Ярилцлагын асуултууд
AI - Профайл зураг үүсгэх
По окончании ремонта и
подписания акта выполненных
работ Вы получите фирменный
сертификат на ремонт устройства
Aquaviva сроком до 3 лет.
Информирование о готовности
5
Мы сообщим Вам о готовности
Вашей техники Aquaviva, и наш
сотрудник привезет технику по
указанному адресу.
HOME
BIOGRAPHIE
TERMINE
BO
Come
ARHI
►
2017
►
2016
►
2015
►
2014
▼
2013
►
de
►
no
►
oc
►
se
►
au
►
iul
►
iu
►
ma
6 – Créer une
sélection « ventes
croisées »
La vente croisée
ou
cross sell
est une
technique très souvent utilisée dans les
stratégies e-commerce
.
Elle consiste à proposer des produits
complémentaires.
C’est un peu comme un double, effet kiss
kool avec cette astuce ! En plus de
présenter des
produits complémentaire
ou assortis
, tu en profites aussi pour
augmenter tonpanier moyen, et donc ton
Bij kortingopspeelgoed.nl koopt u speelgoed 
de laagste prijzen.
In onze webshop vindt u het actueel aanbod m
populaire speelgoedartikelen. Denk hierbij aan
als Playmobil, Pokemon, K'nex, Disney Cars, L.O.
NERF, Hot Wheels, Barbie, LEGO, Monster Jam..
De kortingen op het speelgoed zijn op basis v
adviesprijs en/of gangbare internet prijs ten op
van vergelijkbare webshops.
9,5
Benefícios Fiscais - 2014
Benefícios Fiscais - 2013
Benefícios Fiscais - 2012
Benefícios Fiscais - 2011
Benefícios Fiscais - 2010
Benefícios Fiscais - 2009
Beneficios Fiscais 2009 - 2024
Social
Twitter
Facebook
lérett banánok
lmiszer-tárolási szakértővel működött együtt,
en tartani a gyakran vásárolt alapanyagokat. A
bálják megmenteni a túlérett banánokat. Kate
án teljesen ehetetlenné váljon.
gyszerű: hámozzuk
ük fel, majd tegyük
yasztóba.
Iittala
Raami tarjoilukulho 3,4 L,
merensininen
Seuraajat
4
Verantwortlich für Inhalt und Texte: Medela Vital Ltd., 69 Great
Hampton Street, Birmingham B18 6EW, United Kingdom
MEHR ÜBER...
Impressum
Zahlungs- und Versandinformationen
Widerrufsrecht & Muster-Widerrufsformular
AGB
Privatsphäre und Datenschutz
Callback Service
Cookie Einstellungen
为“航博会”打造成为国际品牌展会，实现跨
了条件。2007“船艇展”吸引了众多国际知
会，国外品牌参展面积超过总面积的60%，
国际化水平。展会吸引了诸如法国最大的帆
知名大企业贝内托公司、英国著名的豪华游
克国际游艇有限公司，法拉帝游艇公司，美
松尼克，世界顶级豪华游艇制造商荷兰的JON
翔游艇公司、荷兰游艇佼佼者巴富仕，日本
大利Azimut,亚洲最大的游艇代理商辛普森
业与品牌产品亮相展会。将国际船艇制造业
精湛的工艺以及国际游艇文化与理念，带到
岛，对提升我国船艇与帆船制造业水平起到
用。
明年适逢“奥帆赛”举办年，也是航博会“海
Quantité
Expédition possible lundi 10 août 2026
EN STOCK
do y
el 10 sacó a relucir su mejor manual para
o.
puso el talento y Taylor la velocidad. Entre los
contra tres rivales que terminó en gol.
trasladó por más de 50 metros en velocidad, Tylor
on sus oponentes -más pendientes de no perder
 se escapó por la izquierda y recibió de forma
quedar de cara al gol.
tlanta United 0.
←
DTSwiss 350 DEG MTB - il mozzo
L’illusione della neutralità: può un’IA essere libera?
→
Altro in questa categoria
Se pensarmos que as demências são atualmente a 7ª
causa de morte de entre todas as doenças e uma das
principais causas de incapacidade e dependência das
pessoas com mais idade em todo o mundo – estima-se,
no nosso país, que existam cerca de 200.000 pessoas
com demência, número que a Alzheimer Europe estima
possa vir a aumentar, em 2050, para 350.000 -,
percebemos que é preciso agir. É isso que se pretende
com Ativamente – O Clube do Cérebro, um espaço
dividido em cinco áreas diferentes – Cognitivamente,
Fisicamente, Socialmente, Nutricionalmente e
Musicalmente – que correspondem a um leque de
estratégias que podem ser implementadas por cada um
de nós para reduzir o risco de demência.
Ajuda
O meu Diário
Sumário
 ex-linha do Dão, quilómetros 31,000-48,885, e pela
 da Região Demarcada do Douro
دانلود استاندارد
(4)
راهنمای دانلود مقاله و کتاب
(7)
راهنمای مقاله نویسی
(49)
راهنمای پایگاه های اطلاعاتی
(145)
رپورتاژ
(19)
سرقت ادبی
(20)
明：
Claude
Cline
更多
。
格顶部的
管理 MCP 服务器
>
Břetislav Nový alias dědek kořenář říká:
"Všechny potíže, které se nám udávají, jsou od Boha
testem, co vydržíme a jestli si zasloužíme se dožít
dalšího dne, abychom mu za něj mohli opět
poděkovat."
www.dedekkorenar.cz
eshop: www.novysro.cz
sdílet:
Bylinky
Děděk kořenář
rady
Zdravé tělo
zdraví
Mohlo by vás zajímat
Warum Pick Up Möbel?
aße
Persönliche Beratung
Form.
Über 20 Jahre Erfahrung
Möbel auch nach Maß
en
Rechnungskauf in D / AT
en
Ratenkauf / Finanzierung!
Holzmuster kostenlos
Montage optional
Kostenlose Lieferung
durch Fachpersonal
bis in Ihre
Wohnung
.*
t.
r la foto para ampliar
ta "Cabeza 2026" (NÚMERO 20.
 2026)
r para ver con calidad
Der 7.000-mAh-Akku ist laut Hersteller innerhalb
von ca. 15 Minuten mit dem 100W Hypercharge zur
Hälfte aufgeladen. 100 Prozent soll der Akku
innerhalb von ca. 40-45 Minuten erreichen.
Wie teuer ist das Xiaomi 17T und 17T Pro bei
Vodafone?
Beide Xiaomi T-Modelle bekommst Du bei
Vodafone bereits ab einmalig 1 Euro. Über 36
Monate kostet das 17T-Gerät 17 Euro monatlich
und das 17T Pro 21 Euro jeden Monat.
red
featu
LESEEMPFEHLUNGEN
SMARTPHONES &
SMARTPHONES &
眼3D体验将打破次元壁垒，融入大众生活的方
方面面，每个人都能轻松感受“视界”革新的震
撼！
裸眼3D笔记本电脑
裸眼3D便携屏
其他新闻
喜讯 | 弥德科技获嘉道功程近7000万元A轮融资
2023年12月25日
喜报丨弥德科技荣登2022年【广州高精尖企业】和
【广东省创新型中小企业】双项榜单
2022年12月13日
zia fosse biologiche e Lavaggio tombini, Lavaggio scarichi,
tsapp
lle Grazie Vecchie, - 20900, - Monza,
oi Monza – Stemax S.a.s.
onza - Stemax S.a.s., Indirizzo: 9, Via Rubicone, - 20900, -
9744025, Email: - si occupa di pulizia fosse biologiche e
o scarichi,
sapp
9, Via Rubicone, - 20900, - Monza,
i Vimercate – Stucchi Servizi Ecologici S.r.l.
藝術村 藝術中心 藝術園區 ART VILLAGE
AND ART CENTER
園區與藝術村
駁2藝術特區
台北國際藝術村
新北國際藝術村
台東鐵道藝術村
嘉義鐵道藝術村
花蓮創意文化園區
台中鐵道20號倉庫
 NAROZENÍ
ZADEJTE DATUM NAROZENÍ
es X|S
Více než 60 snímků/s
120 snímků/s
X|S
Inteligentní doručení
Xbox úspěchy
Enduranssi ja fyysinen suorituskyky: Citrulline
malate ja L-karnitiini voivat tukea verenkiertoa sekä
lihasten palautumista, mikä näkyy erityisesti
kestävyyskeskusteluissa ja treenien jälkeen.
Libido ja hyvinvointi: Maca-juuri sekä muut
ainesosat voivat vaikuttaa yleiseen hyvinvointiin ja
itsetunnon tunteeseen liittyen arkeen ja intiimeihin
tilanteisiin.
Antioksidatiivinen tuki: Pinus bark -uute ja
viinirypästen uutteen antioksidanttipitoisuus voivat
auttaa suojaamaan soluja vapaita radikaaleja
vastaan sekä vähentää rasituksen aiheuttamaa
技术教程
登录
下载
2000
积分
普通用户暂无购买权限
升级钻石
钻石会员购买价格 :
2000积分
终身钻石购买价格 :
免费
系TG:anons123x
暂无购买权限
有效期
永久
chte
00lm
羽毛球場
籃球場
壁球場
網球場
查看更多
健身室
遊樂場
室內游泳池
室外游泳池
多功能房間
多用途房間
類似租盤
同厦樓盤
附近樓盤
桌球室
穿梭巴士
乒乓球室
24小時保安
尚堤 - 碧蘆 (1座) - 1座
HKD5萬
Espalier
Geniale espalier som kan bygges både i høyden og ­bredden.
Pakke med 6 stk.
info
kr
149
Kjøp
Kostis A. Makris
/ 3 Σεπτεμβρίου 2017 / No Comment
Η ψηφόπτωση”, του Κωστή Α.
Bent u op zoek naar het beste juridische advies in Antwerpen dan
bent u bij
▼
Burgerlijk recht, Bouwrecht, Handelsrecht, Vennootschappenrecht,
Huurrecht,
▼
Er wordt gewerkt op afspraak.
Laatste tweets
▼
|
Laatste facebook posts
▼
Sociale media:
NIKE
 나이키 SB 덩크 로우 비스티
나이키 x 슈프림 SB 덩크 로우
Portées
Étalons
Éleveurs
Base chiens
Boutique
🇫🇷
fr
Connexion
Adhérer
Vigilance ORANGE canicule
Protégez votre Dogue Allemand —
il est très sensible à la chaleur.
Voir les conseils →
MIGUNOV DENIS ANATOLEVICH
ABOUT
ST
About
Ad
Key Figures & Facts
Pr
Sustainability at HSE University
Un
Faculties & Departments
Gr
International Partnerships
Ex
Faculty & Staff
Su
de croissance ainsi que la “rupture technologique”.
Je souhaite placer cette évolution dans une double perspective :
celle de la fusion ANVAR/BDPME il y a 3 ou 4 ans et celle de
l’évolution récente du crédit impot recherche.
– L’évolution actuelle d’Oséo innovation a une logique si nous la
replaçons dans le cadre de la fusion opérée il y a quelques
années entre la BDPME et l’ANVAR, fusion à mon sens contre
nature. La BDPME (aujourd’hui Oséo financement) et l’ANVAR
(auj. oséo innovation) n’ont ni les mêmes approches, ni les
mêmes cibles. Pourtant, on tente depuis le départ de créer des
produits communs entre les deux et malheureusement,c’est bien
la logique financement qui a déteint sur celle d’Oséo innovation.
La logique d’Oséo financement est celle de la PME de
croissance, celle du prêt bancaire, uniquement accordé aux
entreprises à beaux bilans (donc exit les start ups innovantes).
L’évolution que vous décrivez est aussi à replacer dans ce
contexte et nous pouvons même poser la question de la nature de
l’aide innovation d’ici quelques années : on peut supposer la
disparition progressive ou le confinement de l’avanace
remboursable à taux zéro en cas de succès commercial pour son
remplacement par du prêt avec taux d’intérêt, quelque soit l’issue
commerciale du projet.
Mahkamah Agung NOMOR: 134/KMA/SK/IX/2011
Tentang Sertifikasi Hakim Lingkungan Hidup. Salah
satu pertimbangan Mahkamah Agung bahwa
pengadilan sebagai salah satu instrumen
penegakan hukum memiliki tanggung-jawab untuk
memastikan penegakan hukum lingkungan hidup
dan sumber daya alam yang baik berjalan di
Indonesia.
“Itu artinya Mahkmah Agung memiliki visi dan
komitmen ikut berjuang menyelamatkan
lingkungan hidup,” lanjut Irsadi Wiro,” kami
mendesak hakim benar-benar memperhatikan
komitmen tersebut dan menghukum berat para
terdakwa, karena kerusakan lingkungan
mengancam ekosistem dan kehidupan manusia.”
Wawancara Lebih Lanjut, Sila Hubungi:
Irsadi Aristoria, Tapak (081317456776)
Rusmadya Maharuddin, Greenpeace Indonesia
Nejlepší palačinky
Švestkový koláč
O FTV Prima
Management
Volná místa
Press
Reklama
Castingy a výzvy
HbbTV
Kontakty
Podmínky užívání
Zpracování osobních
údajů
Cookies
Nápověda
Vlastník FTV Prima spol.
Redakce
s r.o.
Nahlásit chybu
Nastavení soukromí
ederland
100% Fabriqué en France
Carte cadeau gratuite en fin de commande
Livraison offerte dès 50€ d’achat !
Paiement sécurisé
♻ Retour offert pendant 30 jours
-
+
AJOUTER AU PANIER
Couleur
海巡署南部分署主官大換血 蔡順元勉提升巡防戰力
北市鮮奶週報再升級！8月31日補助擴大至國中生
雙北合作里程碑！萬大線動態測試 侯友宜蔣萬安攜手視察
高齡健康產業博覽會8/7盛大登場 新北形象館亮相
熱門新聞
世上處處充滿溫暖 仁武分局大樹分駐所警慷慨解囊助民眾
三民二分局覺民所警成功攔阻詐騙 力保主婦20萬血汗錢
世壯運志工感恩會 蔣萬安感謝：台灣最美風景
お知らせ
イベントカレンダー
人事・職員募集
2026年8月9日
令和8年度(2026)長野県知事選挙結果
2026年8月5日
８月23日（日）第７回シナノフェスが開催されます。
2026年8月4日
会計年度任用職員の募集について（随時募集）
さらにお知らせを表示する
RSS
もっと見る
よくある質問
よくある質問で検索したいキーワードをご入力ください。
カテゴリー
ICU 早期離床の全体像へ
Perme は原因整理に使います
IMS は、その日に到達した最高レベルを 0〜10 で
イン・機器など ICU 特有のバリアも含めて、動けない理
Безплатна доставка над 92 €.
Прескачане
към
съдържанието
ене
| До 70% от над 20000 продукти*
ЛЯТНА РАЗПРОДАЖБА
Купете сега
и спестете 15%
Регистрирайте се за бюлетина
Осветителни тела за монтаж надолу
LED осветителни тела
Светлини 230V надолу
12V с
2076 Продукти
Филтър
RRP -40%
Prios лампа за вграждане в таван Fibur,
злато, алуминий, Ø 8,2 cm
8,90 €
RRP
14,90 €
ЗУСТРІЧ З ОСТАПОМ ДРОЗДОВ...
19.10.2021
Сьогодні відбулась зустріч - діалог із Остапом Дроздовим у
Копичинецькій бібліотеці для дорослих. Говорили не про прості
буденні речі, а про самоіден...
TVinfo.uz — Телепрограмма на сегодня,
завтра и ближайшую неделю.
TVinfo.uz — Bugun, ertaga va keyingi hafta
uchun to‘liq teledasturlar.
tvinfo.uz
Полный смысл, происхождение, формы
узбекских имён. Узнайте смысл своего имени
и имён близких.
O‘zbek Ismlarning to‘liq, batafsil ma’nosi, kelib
···
▸ Required action:
Please quote the listing word for word, from its first line through the line containing "会，国外品牌参展面积超过总面积的60%，", with that line included.

▸ Result of this task:
Ярилцлагын асуултууд
AI - Профайл зураг үүсгэх
По окончании ремонта и
подписания акта выполненных
работ Вы получите фирменный
сертификат на ремонт устройства
Aquaviva сроком до 3 лет.
Информирование о готовности
5
Мы сообщим Вам о готовности
Вашей техники Aquaviva, и наш
сотрудник привезет технику по
указанному адресу.
HOME
BIOGRAPHIE
TERMINE
BO
Come
ARHI
►
2017
►
2016
►
2015
►
2014
▼
2013
►
de
►
no
►
oc
►
se
►
au
►
iul
►
iu
►
ma
6 – Créer une
sélection « ventes
croisées »
La vente croisée
ou
cross sell
est une
technique très souvent utilisée dans les
stratégies e-commerce
.
Elle consiste à proposer des produits
complémentaires.
C’est un peu comme un double, effet kiss
kool avec cette astuce ! En plus de
présenter des
produits complémentaire
ou assortis
, tu en profites aussi pour
augmenter tonpanier moyen, et donc ton
Bij kortingopspeelgoed.nl koopt u speelgoed 
de laagste prijzen.
In onze webshop vindt u het actueel aanbod m
populaire speelgoedartikelen. Denk hierbij aan
als Playmobil, Pokemon, K'nex, Disney Cars, L.O.
NERF, Hot Wheels, Barbie, LEGO, Monster Jam..
De kortingen op het speelgoed zijn op basis v
adviesprijs en/of gangbare internet prijs ten op
van vergelijkbare webshops.
9,5
Benefícios Fiscais - 2014
Benefícios Fiscais - 2013
Benefícios Fiscais - 2012
Benefícios Fiscais - 2011
Benefícios Fiscais - 2010
Benefícios Fiscais - 2009
Beneficios Fiscais 2009 - 2024
Social
Twitter
Facebook
lérett banánok
lmiszer-tárolási szakértővel működött együtt,
en tartani a gyakran vásárolt alapanyagokat. A
bálják megmenteni a túlérett banánokat. Kate
án teljesen ehetetlenné váljon.
gyszerű: hámozzuk
ük fel, majd tegyük
yasztóba.
Iittala
Raami tarjoilukulho 3,4 L,
merensininen
Seuraajat
4
Verantwortlich für Inhalt und Texte: Medela Vital Ltd., 69 Great
Hampton Street, Birmingham B18 6EW, United Kingdom
MEHR ÜBER...
Impressum
Zahlungs- und Versandinformationen
Widerrufsrecht & Muster-Widerrufsformular
AGB
Privatsphäre und Datenschutz
Callback Service
Cookie Einstellungen
为“航博会”打造成为国际品牌展会，实现跨
了条件。2007“船艇展”吸引了众多国际知
会，国外品牌参展面积超过总面积的60%，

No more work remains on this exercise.